Work order — Your reply must contain exactly the lines running from the one with "Luneau | Womack |" to the last line of the entries below, both included, and no other lines.

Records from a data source
= = = = = = =

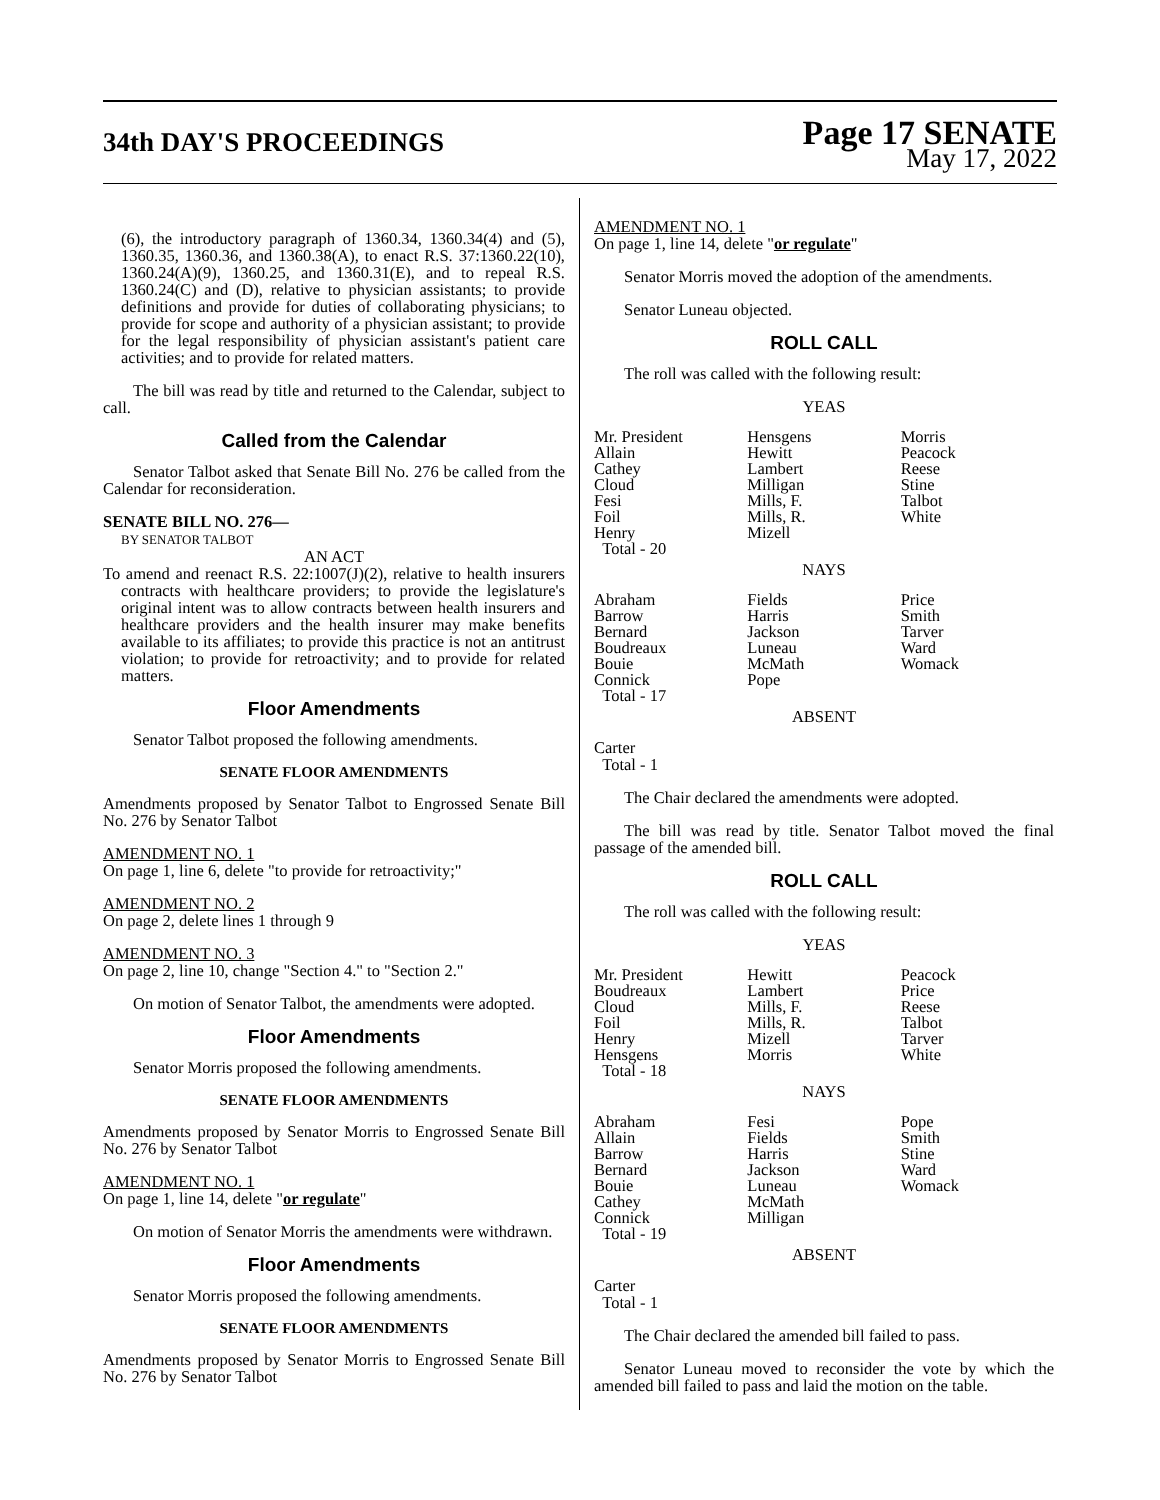34th DAY'S PROCEEDINGS
Page 17 SENATE
May 17, 2022
(6), the introductory paragraph of 1360.34, 1360.34(4) and (5), 1360.35, 1360.36, and 1360.38(A), to enact R.S. 37:1360.22(10), 1360.24(A)(9), 1360.25, and 1360.31(E), and to repeal R.S. 1360.24(C) and (D), relative to physician assistants; to provide definitions and provide for duties of collaborating physicians; to provide for scope and authority of a physician assistant; to provide for the legal responsibility of physician assistant's patient care activities; and to provide for related matters.
The bill was read by title and returned to the Calendar, subject to call.
Called from the Calendar
Senator Talbot asked that Senate Bill No. 276 be called from the Calendar for reconsideration.
SENATE BILL NO. 276—
BY SENATOR TALBOT
AN ACT
To amend and reenact R.S. 22:1007(J)(2), relative to health insurers contracts with healthcare providers; to provide the legislature's original intent was to allow contracts between health insurers and healthcare providers and the health insurer may make benefits available to its affiliates; to provide this practice is not an antitrust violation; to provide for retroactivity; and to provide for related matters.
Floor Amendments
Senator Talbot proposed the following amendments.
SENATE FLOOR AMENDMENTS
Amendments proposed by Senator Talbot to Engrossed Senate Bill No. 276 by Senator Talbot
AMENDMENT NO. 1
On page 1, line 6, delete "to provide for retroactivity;"
AMENDMENT NO. 2
On page 2, delete lines 1 through 9
AMENDMENT NO. 3
On page 2, line 10, change "Section 4." to "Section 2."
On motion of Senator Talbot, the amendments were adopted.
Floor Amendments
Senator Morris proposed the following amendments.
SENATE FLOOR AMENDMENTS
Amendments proposed by Senator Morris to Engrossed Senate Bill No. 276 by Senator Talbot
AMENDMENT NO. 1
On page 1, line 14, delete "or regulate"
On motion of Senator Morris the amendments were withdrawn.
Floor Amendments
Senator Morris proposed the following amendments.
SENATE FLOOR AMENDMENTS
Amendments proposed by Senator Morris to Engrossed Senate Bill No. 276 by Senator Talbot
AMENDMENT NO. 1
On page 1, line 14, delete "or regulate"
Senator Morris moved the adoption of the amendments.
Senator Luneau objected.
ROLL CALL
The roll was called with the following result:
YEAS
| Mr. President | Hensgens | Morris |
| Allain | Hewitt | Peacock |
| Cathey | Lambert | Reese |
| Cloud | Milligan | Stine |
| Fesi | Mills, F. | Talbot |
| Foil | Mills, R. | White |
| Henry | Mizell | |
| Total - 20 | | |
NAYS
| Abraham | Fields | Price |
| Barrow | Harris | Smith |
| Bernard | Jackson | Tarver |
| Boudreaux | Luneau | Ward |
| Bouie | McMath | Womack |
| Connick | Pope | |
| Total - 17 | | |
ABSENT
Carter
Total - 1
The Chair declared the amendments were adopted.
The bill was read by title. Senator Talbot moved the final passage of the amended bill.
ROLL CALL
The roll was called with the following result:
YEAS
| Mr. President | Hewitt | Peacock |
| Boudreaux | Lambert | Price |
| Cloud | Mills, F. | Reese |
| Foil | Mills, R. | Talbot |
| Henry | Mizell | Tarver |
| Hensgens | Morris | White |
| Total - 18 | | |
NAYS
| Abraham | Fesi | Pope |
| Allain | Fields | Smith |
| Barrow | Harris | Stine |
| Bernard | Jackson | Ward |
| Bouie | Luneau | Womack |
| Cathey | McMath | |
| Connick | Milligan | |
| Total - 19 | | |
ABSENT
Carter
Total - 1
The Chair declared the amended bill failed to pass.
Senator Luneau moved to reconsider the vote by which the amended bill failed to pass and laid the motion on the table.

= = = = = = =

Answer —
| Bouie | Luneau | Womack |
| Cathey | McMath | |
| Connick | Milligan | |
| Total - 19 | | |
ABSENT
Carter
Total - 1
The Chair declared the amended bill failed to pass.
Senator Luneau moved to reconsider the vote by which the amended bill failed to pass and laid the motion on the table.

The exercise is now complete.